Transcribed page contents
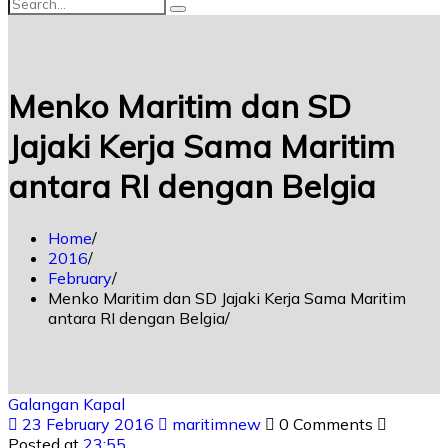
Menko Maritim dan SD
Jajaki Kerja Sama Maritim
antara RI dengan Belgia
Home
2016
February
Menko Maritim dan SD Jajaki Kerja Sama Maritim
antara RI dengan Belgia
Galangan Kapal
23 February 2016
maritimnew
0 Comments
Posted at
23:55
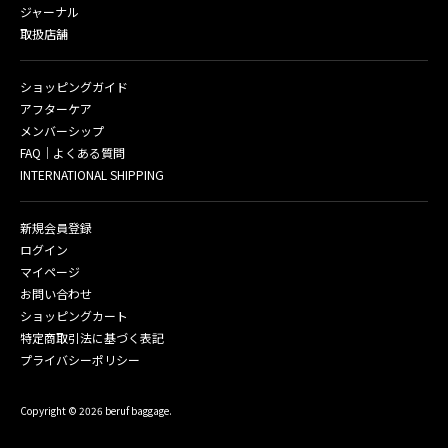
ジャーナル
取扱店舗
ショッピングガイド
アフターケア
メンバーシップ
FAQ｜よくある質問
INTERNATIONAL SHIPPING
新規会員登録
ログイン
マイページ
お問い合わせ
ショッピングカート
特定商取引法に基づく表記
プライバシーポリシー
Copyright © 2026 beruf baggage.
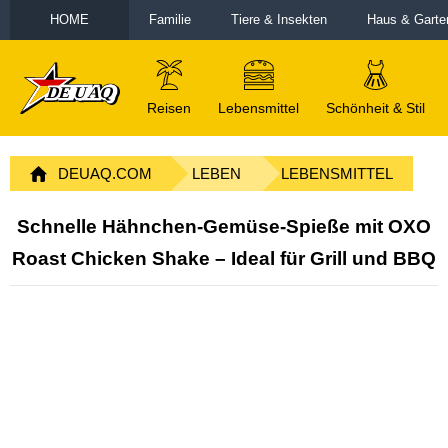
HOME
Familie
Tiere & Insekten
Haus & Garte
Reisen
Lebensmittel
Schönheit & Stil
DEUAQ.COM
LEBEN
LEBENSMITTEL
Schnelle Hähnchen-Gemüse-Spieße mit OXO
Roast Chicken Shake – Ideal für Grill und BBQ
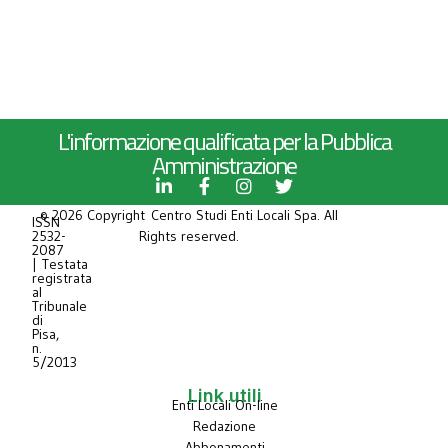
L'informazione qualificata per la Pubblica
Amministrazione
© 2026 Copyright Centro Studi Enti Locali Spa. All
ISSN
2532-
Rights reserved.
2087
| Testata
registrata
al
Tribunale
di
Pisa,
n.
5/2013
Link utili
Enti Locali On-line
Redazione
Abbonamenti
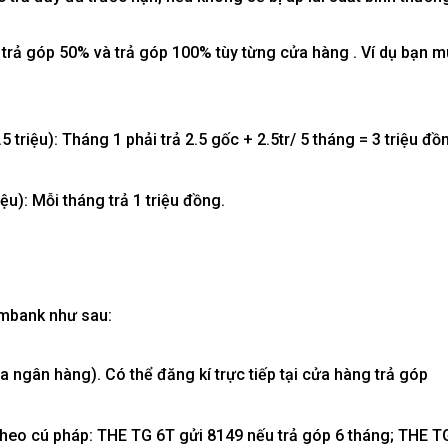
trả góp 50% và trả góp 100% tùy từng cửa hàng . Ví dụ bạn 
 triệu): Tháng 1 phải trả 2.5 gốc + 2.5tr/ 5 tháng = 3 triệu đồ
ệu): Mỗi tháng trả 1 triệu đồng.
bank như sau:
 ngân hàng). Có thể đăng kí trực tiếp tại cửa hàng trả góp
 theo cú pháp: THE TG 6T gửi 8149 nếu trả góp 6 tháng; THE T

§ **WORK TASK**
Write only the number of lines in the data where the word "tháng" occurs.

§ **TASK ANSWER**
3